Seven adults, from the city of Jixi in China’s northeastern province of Heilongjiang, died on October 10 after eating the dish called Suantangzi, a local Chinese delicacy, five days earlier. The final surviving family member who ate the soup, a woman named locally as Li, died on Monday, Daily Star reports. Luckily, three children who had been served the corn noodle meal at the family occasion had refused to eat it because they didn’t like the taste.

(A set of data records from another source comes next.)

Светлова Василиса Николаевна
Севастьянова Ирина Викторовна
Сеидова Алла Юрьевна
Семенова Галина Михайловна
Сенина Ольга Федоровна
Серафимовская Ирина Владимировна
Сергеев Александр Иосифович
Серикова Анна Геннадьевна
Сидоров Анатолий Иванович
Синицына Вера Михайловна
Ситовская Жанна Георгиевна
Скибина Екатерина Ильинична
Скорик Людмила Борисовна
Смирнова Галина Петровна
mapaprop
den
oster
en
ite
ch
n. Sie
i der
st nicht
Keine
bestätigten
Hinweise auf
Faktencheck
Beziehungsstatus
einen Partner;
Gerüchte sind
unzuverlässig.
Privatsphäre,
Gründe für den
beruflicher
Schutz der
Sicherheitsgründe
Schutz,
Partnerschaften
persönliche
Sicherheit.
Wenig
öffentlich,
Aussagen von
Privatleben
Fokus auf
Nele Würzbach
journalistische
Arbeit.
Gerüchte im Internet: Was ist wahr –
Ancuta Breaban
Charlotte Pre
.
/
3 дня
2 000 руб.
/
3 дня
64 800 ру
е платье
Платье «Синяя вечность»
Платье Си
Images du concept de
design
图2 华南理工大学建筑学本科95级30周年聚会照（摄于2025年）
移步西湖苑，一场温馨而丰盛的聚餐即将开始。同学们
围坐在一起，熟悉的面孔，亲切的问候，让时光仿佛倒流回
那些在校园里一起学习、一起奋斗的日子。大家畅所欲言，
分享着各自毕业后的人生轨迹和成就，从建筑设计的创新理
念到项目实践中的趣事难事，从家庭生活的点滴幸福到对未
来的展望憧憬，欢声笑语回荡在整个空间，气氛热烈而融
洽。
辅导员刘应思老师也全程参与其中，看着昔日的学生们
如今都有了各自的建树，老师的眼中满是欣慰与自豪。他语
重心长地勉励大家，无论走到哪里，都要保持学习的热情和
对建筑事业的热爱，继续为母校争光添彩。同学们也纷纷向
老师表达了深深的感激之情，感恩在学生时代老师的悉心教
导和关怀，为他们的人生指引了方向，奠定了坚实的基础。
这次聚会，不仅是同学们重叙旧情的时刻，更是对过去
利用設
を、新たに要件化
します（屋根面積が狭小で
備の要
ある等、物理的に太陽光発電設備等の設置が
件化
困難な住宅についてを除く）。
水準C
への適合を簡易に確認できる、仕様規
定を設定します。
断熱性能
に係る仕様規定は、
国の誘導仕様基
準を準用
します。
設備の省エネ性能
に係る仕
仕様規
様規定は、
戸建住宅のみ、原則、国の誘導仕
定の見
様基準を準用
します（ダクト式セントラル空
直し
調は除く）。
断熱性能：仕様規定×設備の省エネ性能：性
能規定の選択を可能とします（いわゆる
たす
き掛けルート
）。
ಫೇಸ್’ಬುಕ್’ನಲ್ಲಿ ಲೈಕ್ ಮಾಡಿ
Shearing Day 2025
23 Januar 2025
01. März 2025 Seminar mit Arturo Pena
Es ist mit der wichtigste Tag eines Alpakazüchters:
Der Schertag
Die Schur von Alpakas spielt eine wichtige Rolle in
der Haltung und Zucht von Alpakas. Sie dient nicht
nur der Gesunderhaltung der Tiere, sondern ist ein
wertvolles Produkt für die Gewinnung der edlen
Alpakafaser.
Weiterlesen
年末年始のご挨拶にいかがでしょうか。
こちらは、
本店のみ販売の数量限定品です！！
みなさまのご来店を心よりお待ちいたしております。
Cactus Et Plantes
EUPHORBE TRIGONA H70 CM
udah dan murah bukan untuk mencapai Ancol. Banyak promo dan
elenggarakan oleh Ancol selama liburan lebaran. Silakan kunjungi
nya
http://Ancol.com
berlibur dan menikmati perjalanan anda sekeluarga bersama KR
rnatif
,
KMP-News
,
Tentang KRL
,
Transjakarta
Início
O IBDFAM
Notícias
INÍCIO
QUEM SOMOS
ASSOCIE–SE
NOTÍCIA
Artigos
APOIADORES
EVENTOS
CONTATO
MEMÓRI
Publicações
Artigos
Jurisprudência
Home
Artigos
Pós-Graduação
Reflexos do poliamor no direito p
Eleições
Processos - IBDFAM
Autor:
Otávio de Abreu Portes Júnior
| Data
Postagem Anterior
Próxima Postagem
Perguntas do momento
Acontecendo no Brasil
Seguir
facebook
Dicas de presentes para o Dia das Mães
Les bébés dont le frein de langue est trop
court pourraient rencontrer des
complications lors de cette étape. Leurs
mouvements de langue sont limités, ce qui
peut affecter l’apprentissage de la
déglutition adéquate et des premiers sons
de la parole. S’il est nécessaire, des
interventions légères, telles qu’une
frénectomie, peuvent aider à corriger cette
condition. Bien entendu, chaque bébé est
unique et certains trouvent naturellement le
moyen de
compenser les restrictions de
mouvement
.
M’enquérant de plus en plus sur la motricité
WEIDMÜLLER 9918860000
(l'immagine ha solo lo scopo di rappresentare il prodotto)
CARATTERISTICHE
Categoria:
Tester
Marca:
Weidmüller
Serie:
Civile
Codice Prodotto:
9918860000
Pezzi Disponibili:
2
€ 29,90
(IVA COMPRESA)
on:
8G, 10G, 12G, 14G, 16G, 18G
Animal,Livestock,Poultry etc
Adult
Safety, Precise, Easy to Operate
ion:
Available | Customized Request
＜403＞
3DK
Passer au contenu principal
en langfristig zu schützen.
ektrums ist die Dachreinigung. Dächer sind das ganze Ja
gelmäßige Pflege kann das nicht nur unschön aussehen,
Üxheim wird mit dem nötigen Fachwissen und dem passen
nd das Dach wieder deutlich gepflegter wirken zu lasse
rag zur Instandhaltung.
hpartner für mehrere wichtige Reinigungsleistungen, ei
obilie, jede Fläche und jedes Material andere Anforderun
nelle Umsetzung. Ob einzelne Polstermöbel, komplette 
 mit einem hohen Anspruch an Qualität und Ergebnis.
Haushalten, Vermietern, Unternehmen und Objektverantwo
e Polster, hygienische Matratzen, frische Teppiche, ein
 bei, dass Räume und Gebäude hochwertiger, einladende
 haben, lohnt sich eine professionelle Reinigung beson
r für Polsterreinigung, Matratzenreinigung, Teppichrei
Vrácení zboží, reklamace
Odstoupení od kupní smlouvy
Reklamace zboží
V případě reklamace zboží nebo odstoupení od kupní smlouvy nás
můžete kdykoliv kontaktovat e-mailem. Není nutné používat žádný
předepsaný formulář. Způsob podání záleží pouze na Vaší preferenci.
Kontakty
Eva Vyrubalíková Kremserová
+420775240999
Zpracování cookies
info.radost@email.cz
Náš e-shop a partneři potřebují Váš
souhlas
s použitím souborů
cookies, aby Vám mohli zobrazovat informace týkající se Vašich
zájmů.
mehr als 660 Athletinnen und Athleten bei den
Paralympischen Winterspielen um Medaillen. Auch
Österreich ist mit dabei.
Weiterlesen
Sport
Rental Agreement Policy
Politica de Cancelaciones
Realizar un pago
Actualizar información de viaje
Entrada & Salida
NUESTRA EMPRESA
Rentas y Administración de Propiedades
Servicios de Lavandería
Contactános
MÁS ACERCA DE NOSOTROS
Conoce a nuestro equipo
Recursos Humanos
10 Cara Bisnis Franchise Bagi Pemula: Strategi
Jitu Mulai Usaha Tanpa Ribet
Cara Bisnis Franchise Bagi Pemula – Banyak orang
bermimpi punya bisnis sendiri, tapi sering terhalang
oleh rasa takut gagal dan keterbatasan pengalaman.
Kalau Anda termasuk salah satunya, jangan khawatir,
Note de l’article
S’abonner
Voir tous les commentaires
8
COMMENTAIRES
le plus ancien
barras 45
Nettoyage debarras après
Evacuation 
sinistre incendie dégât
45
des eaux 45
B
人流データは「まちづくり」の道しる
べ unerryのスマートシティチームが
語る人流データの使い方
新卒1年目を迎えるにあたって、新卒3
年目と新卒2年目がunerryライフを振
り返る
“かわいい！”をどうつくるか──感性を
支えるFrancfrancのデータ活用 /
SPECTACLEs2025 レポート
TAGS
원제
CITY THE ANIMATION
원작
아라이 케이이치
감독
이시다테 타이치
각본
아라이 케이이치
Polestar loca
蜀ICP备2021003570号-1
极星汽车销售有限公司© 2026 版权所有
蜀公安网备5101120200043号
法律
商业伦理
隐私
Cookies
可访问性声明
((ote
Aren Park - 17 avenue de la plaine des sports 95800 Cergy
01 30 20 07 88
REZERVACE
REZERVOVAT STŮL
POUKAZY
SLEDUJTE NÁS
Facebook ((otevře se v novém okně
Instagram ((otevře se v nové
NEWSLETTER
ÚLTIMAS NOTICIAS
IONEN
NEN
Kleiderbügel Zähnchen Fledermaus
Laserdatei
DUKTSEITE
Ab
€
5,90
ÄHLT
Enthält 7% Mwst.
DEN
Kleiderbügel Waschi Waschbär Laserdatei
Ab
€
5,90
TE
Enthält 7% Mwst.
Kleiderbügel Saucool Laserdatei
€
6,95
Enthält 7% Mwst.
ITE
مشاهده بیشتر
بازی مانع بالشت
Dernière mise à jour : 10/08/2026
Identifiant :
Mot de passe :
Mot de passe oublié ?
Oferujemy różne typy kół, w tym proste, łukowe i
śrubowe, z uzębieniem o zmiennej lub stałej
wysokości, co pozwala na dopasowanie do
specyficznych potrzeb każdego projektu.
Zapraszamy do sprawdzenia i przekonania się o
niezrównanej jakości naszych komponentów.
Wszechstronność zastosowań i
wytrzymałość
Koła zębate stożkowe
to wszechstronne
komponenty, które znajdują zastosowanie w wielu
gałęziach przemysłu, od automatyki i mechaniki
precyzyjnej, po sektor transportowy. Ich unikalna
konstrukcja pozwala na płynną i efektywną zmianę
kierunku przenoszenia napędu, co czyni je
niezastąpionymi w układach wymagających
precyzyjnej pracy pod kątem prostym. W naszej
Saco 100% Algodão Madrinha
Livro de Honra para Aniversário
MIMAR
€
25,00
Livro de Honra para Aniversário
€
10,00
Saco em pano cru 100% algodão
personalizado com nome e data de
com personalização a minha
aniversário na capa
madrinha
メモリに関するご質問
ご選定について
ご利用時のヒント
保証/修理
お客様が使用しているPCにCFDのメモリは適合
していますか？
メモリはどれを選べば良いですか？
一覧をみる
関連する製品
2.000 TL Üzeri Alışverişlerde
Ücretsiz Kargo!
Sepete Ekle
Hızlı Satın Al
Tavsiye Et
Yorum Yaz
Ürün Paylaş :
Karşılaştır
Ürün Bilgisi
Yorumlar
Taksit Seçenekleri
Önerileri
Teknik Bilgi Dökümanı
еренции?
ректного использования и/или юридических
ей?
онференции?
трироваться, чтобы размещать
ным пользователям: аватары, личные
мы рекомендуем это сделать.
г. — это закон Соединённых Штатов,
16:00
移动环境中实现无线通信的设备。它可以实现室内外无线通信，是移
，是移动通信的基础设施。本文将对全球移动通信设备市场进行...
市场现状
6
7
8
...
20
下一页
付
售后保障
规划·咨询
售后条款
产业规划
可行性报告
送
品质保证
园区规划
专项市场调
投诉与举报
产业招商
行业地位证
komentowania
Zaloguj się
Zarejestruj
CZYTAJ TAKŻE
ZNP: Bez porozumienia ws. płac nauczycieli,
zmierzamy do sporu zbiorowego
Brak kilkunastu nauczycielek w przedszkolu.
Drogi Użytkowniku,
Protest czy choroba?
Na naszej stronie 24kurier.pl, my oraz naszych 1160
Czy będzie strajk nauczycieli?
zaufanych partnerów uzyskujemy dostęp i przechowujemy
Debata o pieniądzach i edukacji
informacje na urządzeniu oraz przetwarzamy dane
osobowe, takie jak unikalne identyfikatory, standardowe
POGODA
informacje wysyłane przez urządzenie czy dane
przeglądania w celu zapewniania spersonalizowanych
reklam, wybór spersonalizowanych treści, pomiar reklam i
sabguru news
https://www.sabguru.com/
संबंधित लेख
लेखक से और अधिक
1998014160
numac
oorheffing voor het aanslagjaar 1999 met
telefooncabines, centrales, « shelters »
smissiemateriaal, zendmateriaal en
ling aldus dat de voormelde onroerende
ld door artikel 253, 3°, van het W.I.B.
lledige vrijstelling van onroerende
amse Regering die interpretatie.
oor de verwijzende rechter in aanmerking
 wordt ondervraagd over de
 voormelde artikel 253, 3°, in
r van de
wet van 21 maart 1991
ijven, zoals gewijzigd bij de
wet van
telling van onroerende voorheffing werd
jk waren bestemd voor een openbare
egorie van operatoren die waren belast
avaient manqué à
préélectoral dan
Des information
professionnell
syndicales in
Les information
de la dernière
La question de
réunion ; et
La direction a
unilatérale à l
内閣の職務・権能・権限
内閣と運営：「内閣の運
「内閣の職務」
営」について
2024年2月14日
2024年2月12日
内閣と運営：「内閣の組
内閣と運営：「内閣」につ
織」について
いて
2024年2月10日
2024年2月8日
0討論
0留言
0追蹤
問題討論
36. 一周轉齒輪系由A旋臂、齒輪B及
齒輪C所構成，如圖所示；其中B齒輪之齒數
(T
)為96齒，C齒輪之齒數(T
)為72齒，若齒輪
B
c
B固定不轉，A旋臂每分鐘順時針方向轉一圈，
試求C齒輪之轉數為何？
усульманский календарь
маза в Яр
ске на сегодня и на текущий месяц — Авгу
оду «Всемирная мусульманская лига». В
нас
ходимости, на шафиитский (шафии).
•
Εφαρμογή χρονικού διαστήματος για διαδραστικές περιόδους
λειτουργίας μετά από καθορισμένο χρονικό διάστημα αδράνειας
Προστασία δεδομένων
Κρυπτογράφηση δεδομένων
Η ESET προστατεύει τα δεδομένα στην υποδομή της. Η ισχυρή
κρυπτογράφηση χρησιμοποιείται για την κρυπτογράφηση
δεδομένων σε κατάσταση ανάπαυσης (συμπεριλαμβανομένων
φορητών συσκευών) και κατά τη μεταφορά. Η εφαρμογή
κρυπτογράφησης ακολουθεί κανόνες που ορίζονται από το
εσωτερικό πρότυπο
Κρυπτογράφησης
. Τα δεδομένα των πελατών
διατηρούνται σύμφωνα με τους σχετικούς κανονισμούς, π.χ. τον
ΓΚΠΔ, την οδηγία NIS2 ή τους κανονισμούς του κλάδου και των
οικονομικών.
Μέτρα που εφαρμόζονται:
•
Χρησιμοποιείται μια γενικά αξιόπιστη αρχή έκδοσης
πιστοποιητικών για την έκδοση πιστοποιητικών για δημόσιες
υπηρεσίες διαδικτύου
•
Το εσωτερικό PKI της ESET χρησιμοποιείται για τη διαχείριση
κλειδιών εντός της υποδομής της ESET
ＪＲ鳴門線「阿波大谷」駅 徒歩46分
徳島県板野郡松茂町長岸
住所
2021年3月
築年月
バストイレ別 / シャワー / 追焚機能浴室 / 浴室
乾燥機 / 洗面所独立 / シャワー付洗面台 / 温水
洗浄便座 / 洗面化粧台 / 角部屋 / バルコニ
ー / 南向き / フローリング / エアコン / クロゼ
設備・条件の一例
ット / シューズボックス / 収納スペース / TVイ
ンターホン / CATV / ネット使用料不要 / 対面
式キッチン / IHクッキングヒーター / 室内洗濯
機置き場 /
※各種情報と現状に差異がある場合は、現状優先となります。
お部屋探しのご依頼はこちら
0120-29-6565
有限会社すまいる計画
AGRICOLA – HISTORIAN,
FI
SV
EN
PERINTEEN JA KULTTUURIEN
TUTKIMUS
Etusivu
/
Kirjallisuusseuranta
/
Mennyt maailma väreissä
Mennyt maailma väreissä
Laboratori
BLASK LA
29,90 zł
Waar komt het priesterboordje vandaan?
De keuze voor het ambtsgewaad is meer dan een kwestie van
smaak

Gao Fei, director of food safety at the Heilongjiang Centre for Disease Control and Prevention, told China News Service that bongkrek acid poisoning is often fatal. The symptoms of bongkrek poisoning typically begin within a few hours of eating contaminated food, and include stomach pain, sweating, general weakness, and eventual coma. Death can occur within 24 hours.
“It can cause serious damage to many human organs including the liver, kidneys, heart, and brain,” Mr Gao said. “Currently, there is no specific antidote. Once poisoned, the fatality rate can be as high as 40% to 100%.” Mr Gao said bongkrek acid is resistant to being boiled at high temperatures. Bongkrek acid is a deadly toxin produced in fermented coconut. The traditional Indonesian dish tempe bongkrèk has been banned because it has been linked to so many deaths.
Between 1951 and 1975, an average of 288 poisonings and 34 deaths ascribed to bongkrek acid were reported in Indonesia every year. Djenkol beans, another Indonesian delicacy, have also been blamed for numerous deaths. Bongkrek acid contamination in locally-produced beer was also blamed for 75 deaths and over 200 hospitalisations after a funeral in Mozambique.